1. A Li—S, Na—S, K—S, Ca—S, Mg—S or Al—S battery comprising a cathode generated by electrochemical pulverization of a metallic sulfide compound.

2. The battery of claim 1, wherein the electrochemical pulverization of the metallic sulfide is provided in situ during an electrochemical process.

3. The battery of claim 1, wherein the metallic sulfide compound is a tungsten sulfide compound.

4. The battery of claim 3, wherein the tungsten sulfide compound is WS3.

5. The battery of claim 4, wherein the battery is a Li—S battery and the electrochemical pulverization generates WS2 and Li2S as active electrochemical species.

6. The battery of claim 4, wherein the electrochemical pulverization occurs at about 1.9 V vs. Li/Li+.

7. The battery of claim 3, wherein the WS3 is amorphous and/or crystalline WS3 prepared in a process including milling of (NH4)2WS4, followed by annealing.

8. The battery of claim 7, wherein the annealing is conducted at a temperature between about 190° C. to about 330° C.

9. The battery of claim 7, wherein the milling is performed in the presence of graphene nanoplatelets, carbon sulfides, metal sulfides or metal oxides.

10. The battery of claim 4, wherein the Li2S is converted to Li+ and Sx at about 2.4 V vs. Li/Li+.

11. The battery of claim 10, wherein the Sx and the Li+ are converted to Li2Sx=4,6,8 at about 2.4 V vs. Li/Li+.

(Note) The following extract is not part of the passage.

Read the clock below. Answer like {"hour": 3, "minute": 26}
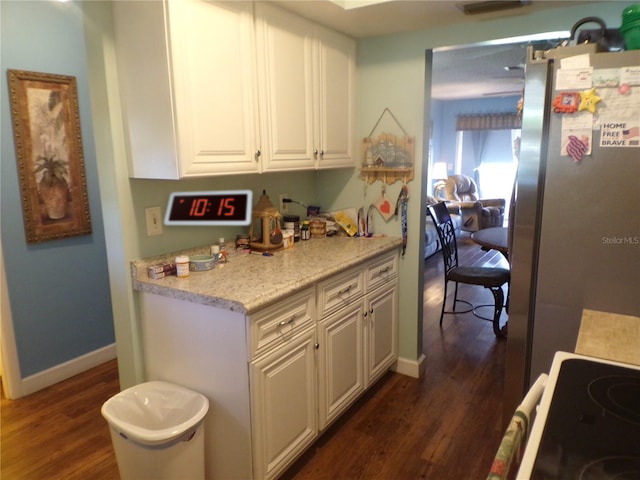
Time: {"hour": 10, "minute": 15}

12. The battery of claim 11, wherein the Li2Sx=4,6,8 is converted to Li2S at about 2.1 V vs. Li/Li+.

13. The battery of claim 5, wherein the WS2 is generated in the form of sheets ranging in length between about 20 nm to about 1500 nm.

14. The battery of claim 1, wherein the electrochemical pulverization occurs continuously during electrochemical cycles.

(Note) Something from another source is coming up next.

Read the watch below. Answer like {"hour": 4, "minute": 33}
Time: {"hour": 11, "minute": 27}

15. A battery comprising a cathode including WS2 in the form of sheets ranging in length between about 20 nm to about 1500 nm.

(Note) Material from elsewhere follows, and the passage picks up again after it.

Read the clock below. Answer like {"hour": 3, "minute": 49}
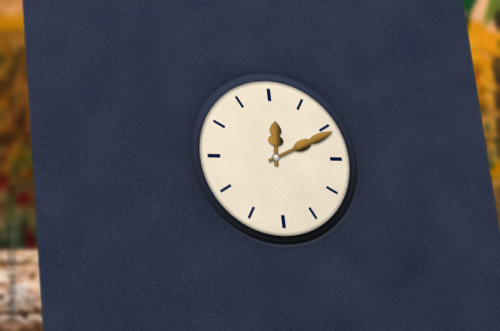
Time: {"hour": 12, "minute": 11}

16. The battery of claim 15, wherein the WS2 is generated in situ by electrochemical pulverization of WS3.

17. The battery of claim 16, wherein the WS3 is prepared in a process including milling of (NH4)2WS4, followed by annealing.

18. The battery of claim 17, wherein the annealing is conducted at a temperature between about 190° C. and about 330° C.

19. The battery of claim 17, wherein the milling is performed in the presence of graphene nanoplatelets to provide a nucleation surface.

20. The battery of claim 15, wherein the electrochemical pulverization occurs continuously during electrochemical cycles.

21. A sulfur cathode generated by electrochemical pulverization of a metallic sulfide compound in situ during an electrochemical process.

22. The sulfur cathode of claim 21, wherein the metallic sulfide compound is a tungsten sulfide compound.

23. The sulfur cathode of claim 22, wherein the tungsten sulfide compound is WS3.

24. The sulfur cathode of claim 23, wherein the electrochemical pulverization generates WS2 and Li2S as active electrochemical species.

25. A Li—S battery comprising the sulfur cathode of claim 21.